Earlier this year, our friends at Cornerstone Cellars in Napa Valley decided that a change was needed with their second label, Stepping Stone by Cornerstone Cellars. You can read Cornerstone Managing Partner Craig Camp’s blog regarding their thoughts about that change, but the basic idea was that they wanted to move away from a range of declassified wines that were lower in price and more easygoing (or “comfortable, as Camp put it), and strive for higher quality with fruit from specially selected vineyards. The old Stepping Stone label was abandoned in favor of a black version of the familiar white Cornerstone Cellars label, and thus the Black Label Stepping Stone Cuvée tier was born. We received bottles of their inaugural Cabernet Sauvignon and Cabernet Franc some months ago, and took our sweet old time getting to the latter, thus the delay in filing this report.
We mostly liked what we had tried from the Stepping Stone tier previously, so I was quite intrigued as to what these are all about. Here are my impressions of the two.
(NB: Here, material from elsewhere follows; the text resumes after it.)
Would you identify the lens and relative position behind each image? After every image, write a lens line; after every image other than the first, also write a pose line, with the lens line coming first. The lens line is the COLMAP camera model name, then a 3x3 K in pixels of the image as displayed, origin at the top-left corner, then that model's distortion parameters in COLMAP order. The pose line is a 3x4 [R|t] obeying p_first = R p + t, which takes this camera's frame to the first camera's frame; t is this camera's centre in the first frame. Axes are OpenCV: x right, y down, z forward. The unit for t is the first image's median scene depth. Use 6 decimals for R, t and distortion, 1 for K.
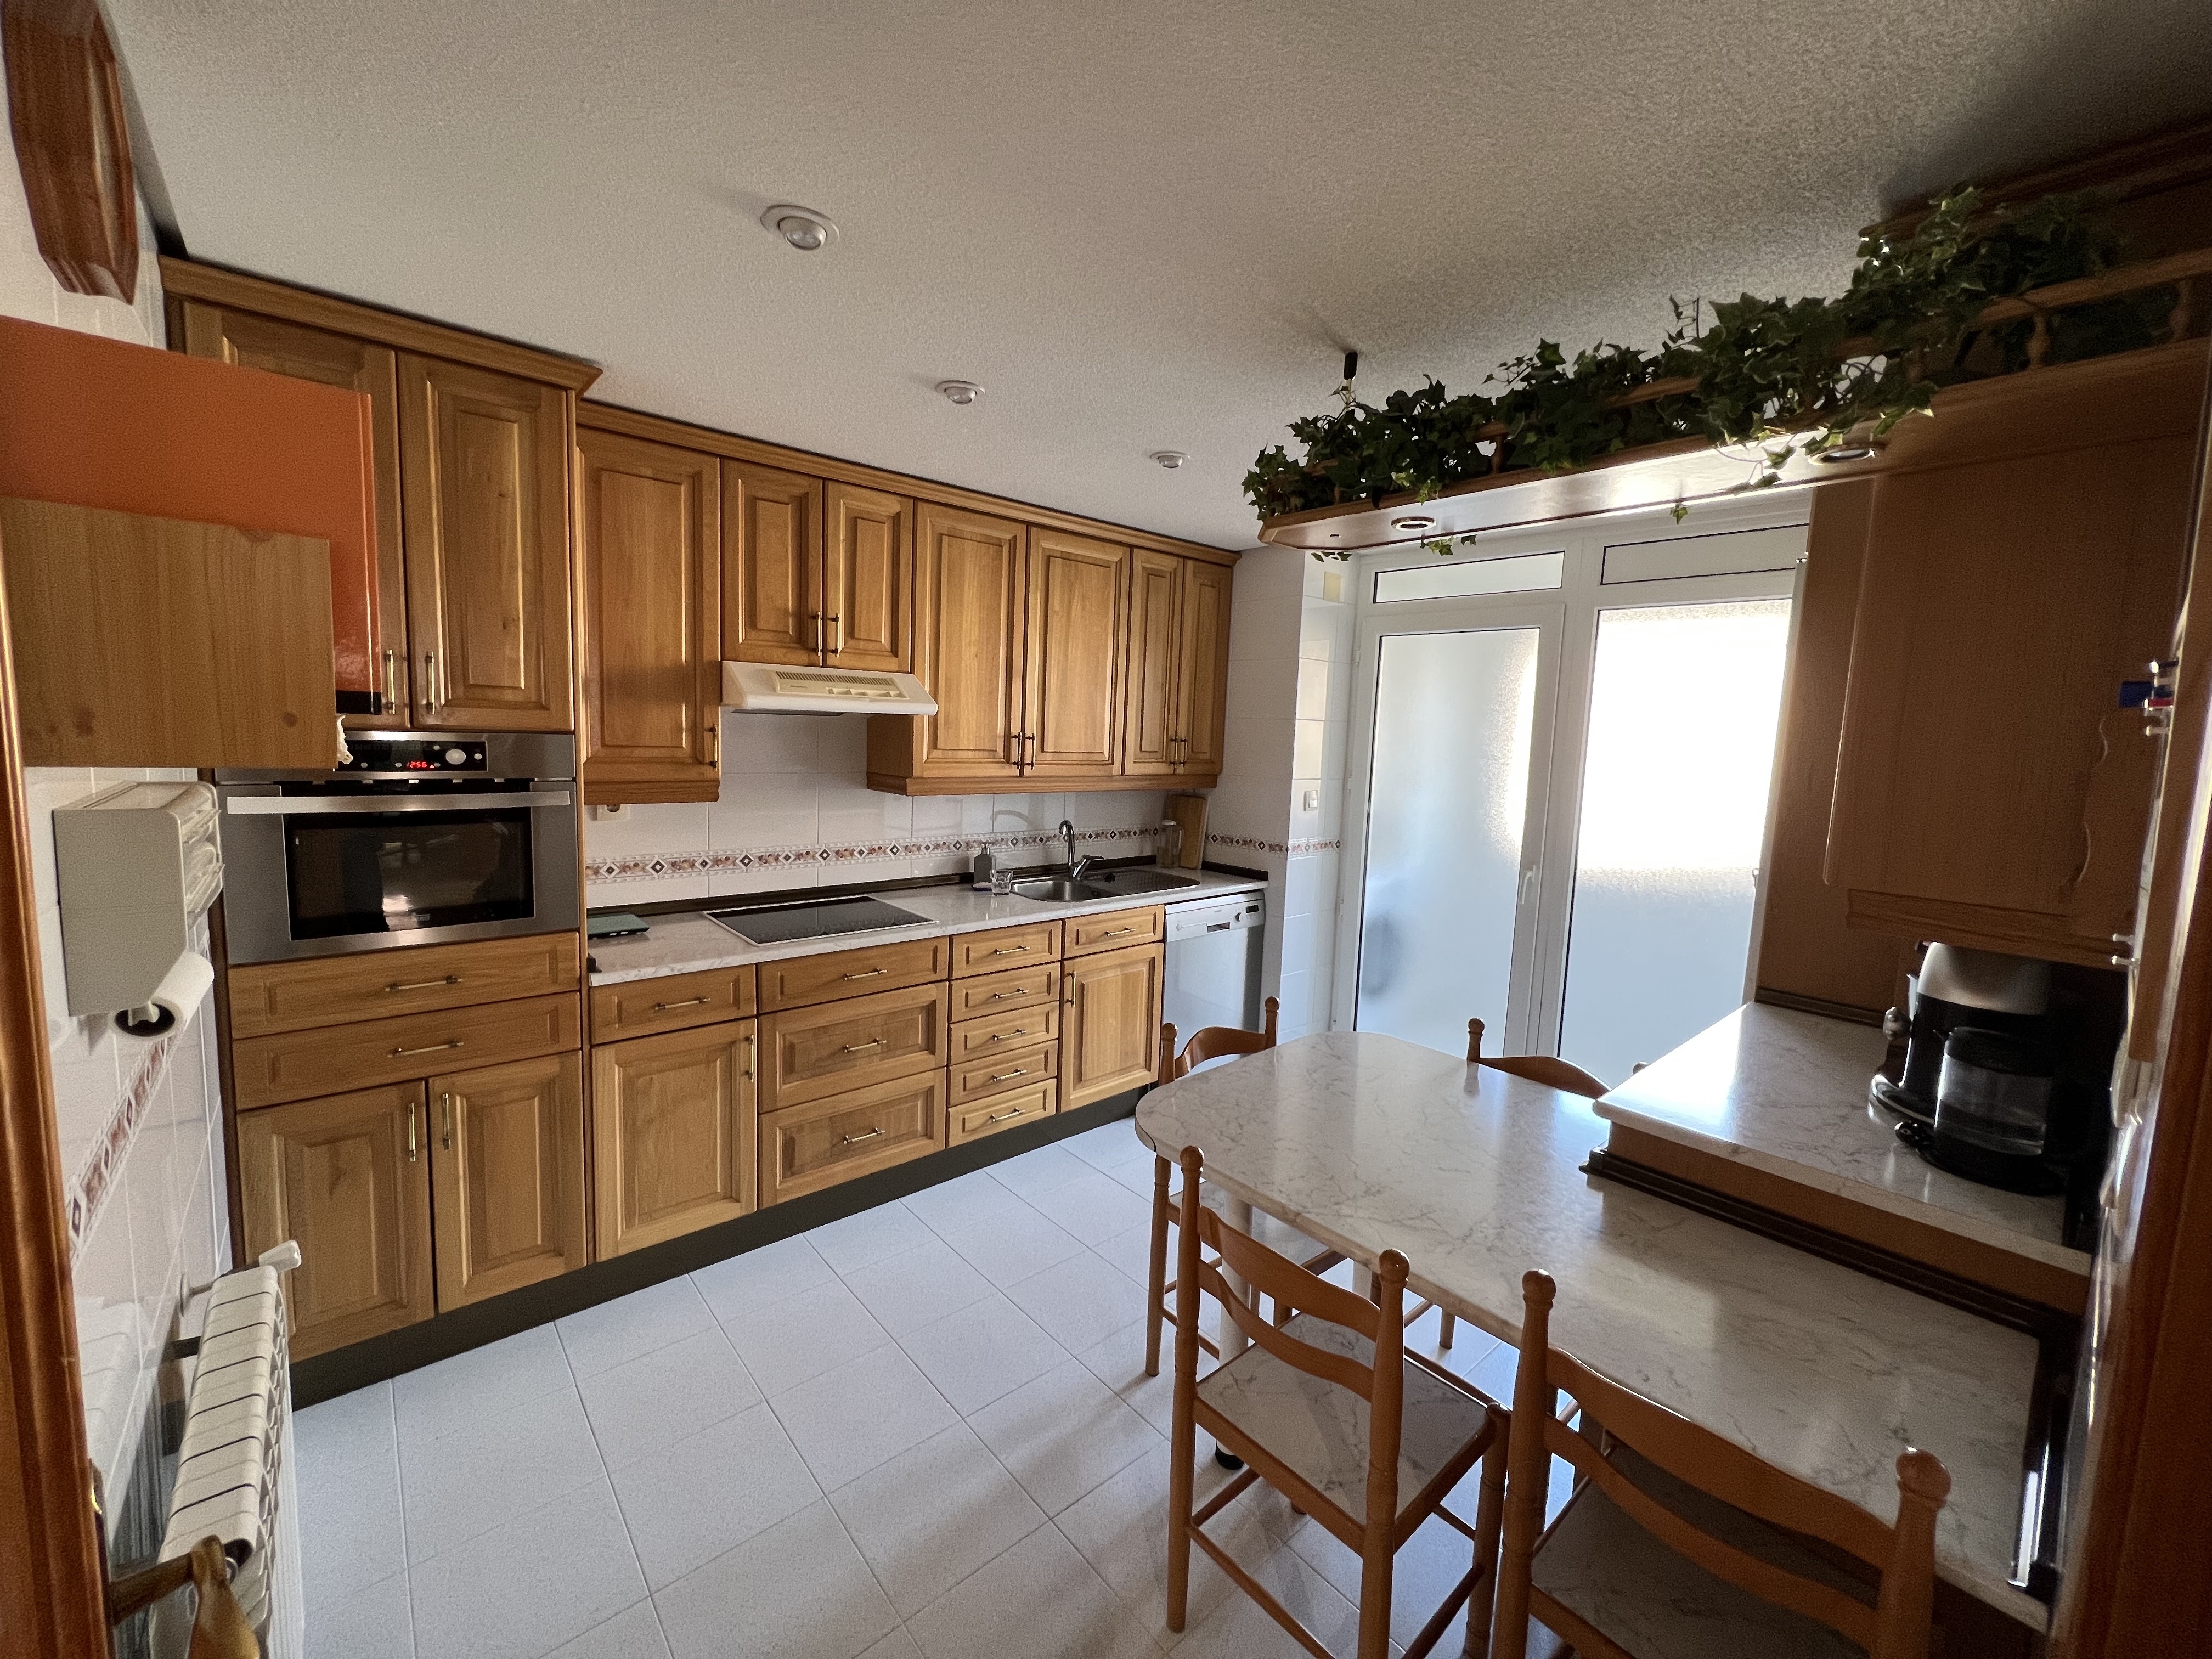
lens RADIAL K [[883.7, 0, 1098.5], [0, 883.7, 817.4], [0, 0, 1]] dist [-0.002600, -0.000153]
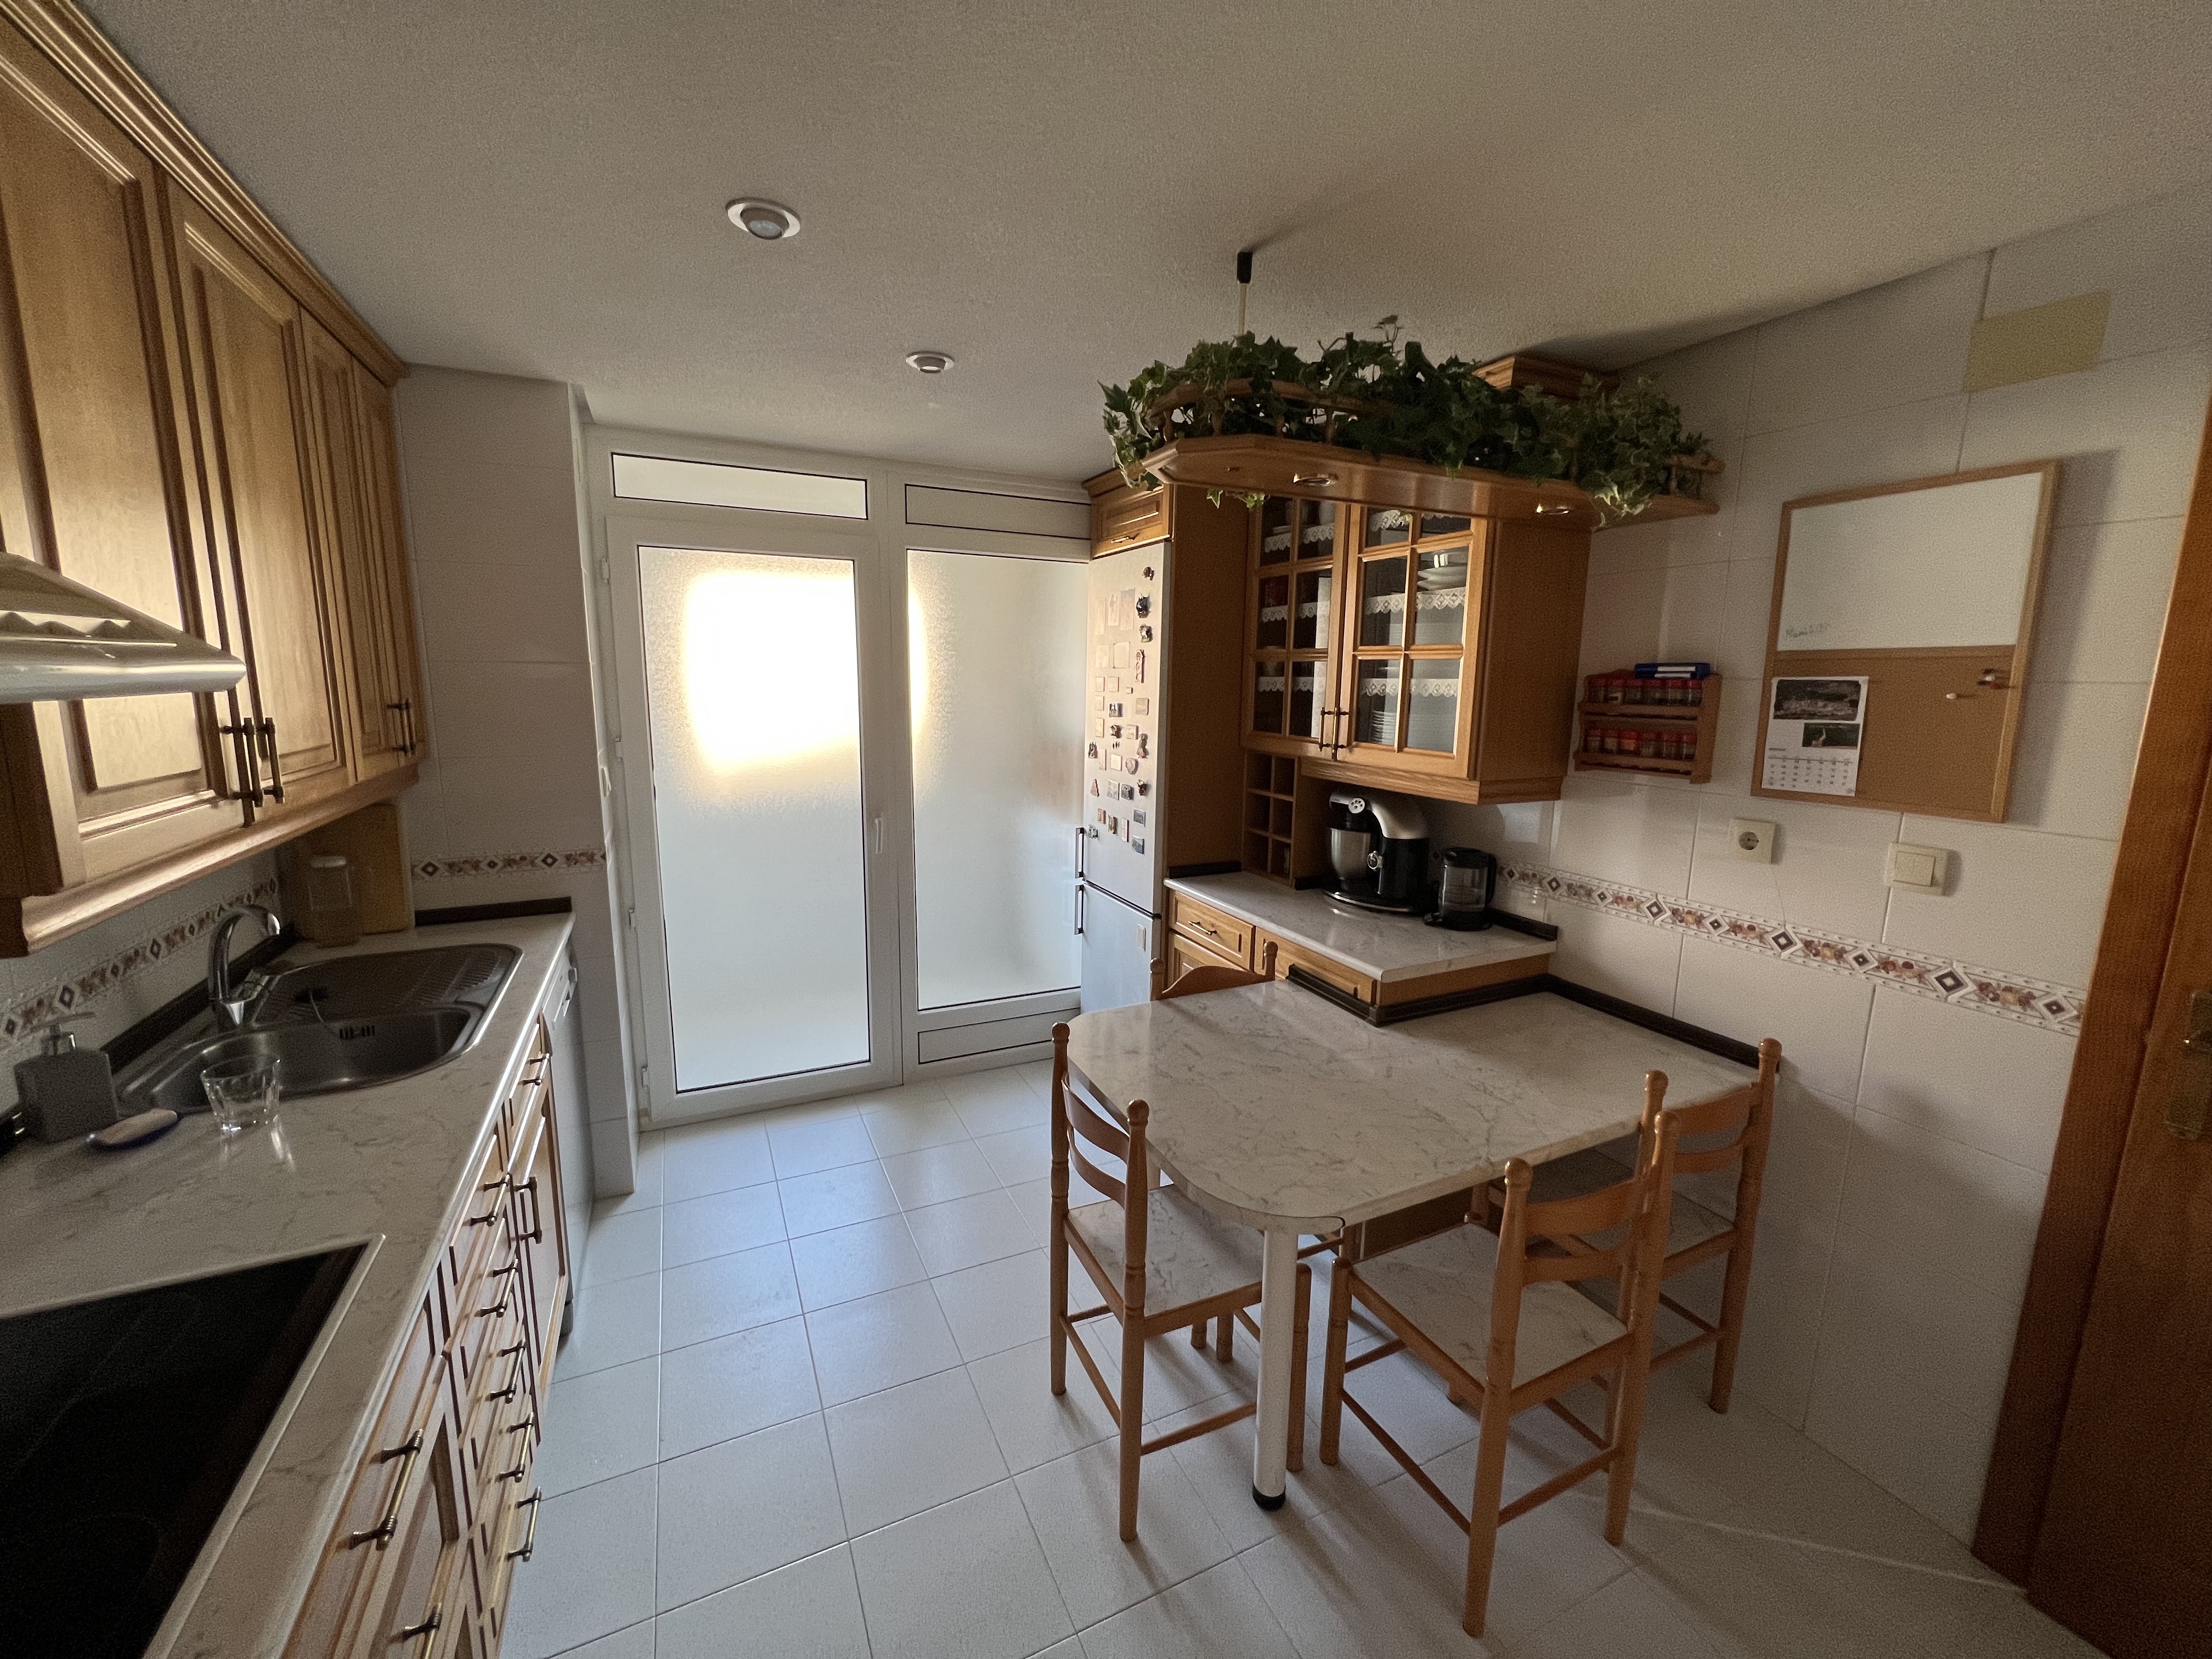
lens RADIAL K [[883.7, 0, 1098.5], [0, 883.7, 817.4], [0, 0, 1]] dist [-0.002600, -0.000153]
pose [[0.265478, -0.193698, 0.944459, -0.378402], [0.110509, 0.979267, 0.169774, -0.077211], [-0.957762, 0.059300, 0.281380, 0.502756]]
2011 Cornerstone Napa Valley Cabernet Sauvignon Black Label Stepping Stone Cuvée, 14.3% alc., $45.00: Certifiably opaque, deep and very dark in color; big oak on the nose, too much for my liking, really. More of the same on the palate, with plenty of rich, ripe Cabernet fruit shaded with earthy undertones that give some little sense of connection to the soils from which it was produced. I’m more tolerant than Kim or some of our other wine loving friends when it comes to oak, but this is just too much for me right now. The question is, how well will it integrate with time? Full bodied, well-structured and too much oak, Mozart!
Now, here’s the odd thing. I took my time over a few hours with a couple of glasses of this, and then corked it up for Kim to try the next evening. I didn’t get a chance to taste it, because I was out playing music. When I asked her how she liked it, I was surprised to hear her say that she did, and might acquit itself nicely with a steak off the grill or some such. I wish I’d had the chance to see what kind of changes it went through over 24 hours, and I’d like to try it again in a few years, because there’s obviously a luscious core of great fruit here. 88% Cabernet Sauvignon: Ink Grade Vineyard, Beatty Ranch (Howell Mountain) Garvey Family Vineyards “Home Ranch”, Rutherford: 12% Merlot Oakville Station, To Kalon. Each of the vineyards was harvested early to late October, 2011 in perfect conditions. 18 months in French Bordeaux oak barrels, 50% new. Find this wine
2011 Cornerstone Napa Valley Cabernet Franc Black Label Stepping Stone Cuvée, 14.5% alc., $45.00: Clean dark garnet from rim to rim; sweet oak and ripe, earthy fruit coexist nicely on the nose, following through on the palate with hints of smoke and bramble, the latter element emerging more and more with air. Full bodied and very well-structured for several years of development, but certainly more than approachable now. I like this better than the Black Label Cabernet Sauvignon, as the oak is more integrated and the fruit, while ripe, isn’t excessively so. It opens nicely with air, and if it’s not my preferred style of Cab Franc, it’s pretty tasty on its own merits. Very nice with a grilled medium rare Piedmont burger with onion, tomato, arugula and honey Dijon mustard.
We didn’t receive a PDF file with specific tech notes on this wine, as we did with the Cabernet Sauvignon, but Craig Camp did post some general background info on his Linked in page. Cabernet Franc is not exactly abundant in Napa Valley, but Cornerstone does have access to high quality fruit from vineyards in St. Helena, Oakville, Coombsville and Carneros; this also has a bit of Carneros Merlot blended into it. Find this wine
Comparing notes and numbers on the 2010 Stepping Stone by Cornerstone Cellars Napa Valley Cabernet Franc and the 2011 Cornerstone Napa Valley Cabernet Franc Black Label, one notices the $10 price increase. Looking at last year’s effort, I also notice that the fruit also seems to have come from “specially selected vineyards,” so I’m not quite sure what else differentiates the two, beyond the new label and a price increase. My notes on both are rather similar, otherwise.